Catherine Swift, economist and former chair of the board of directors of the Canadian Federation of Independent Business (CFIB), shared an article on Canada’s healthcare system being costly at best and without exception, even before the Covid pandemic. 19. She tweeted that the glaring problems that have arisen from the virus crisis should convince Canadians that major structural reforms are needed and that spending public money on its own will not help fix the instability of the system. health.
Experts argue that Canada has been in a state of denial that people spend more on health care and perform poorly compared to many other advanced countries. However, the recent surge in infections caused by the highly transmissible variant of Omicron has exposed serious problems with the system with increasing hospitalizations and severe shortages of nurses and staff.
The overwhelming rise in infections in recent weeks has not only pushed many frontline workers into quarantine, straining healthcare systems, but has also prompted them to quit early in their careers.
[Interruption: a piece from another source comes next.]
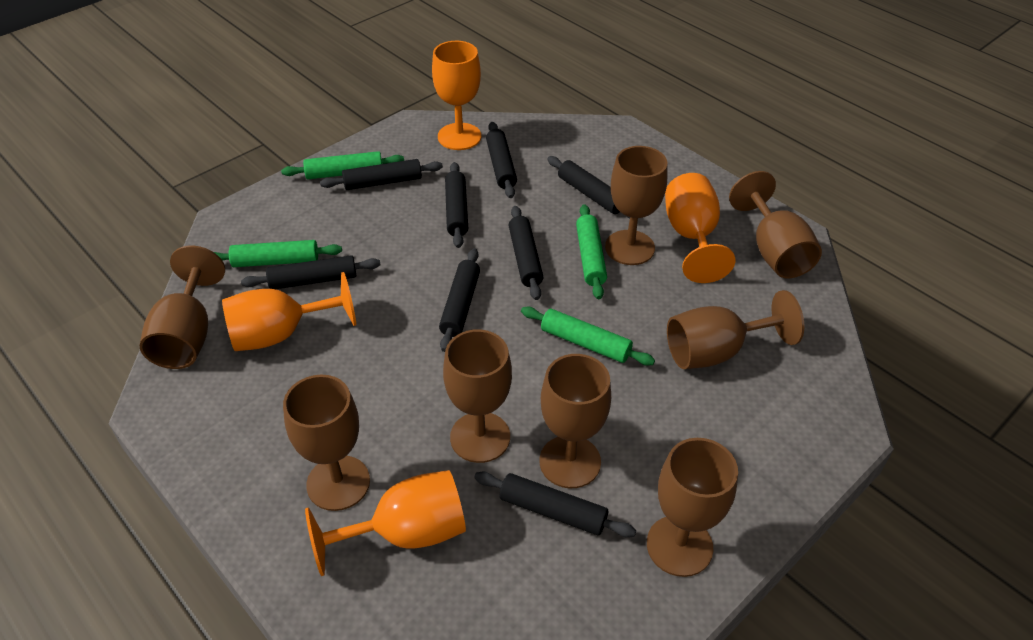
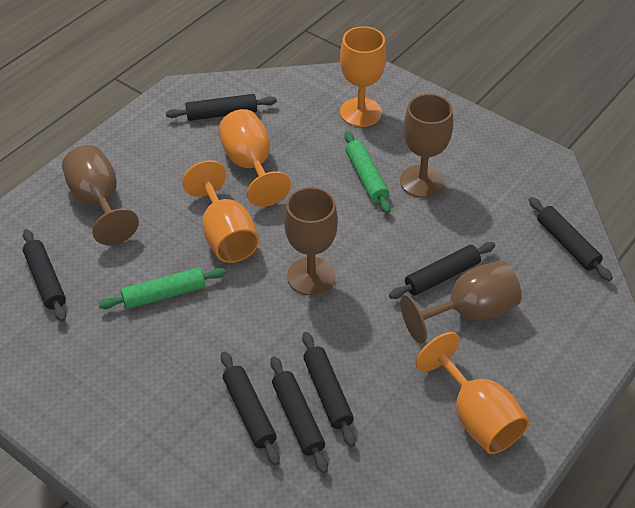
black rolling pin: 8 -> 7
brown goblet: 8 -> 4
green rolling pin: 4 -> 2

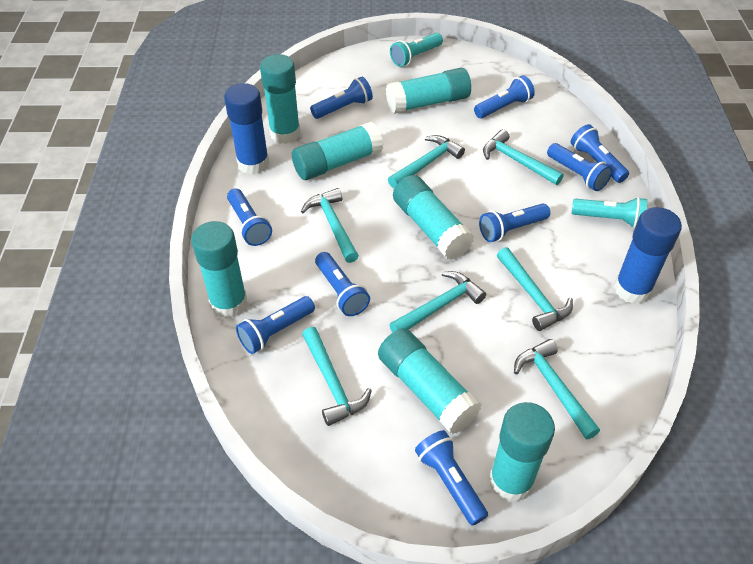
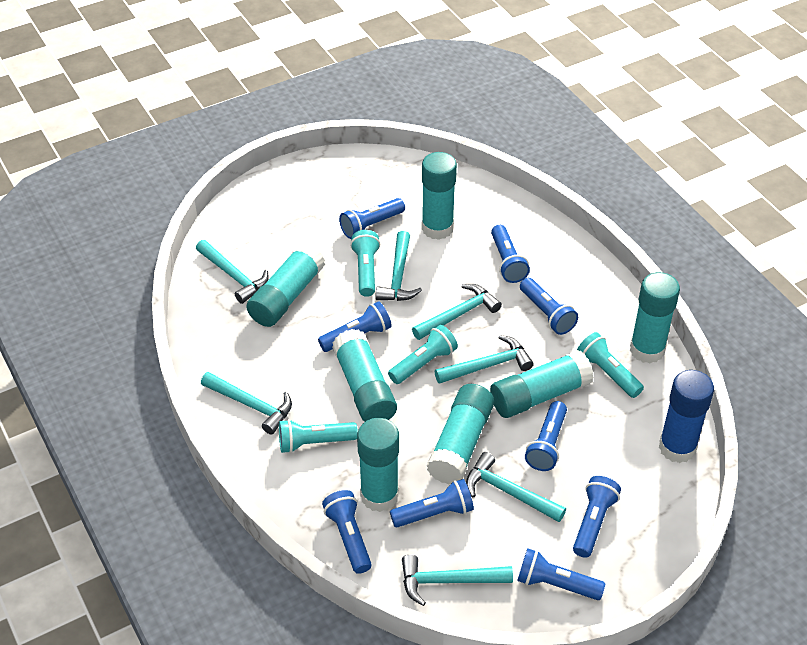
blue glue stick: 2 -> 1
turquoise flashlight: 2 -> 4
Provinces like Ontario and British Columbia, for example, have postponed elective surgeries due to understaffing. Likewise, many clinics and hospitals in remote areas have been forced to temporarily close and transfer patients elsewhere.
Canadians are expected to pay 25% more for health care than the Organization for Economic Co-operation and Development (OECD) average, as the recent increase in coronavirus cases is straining its healthcare system.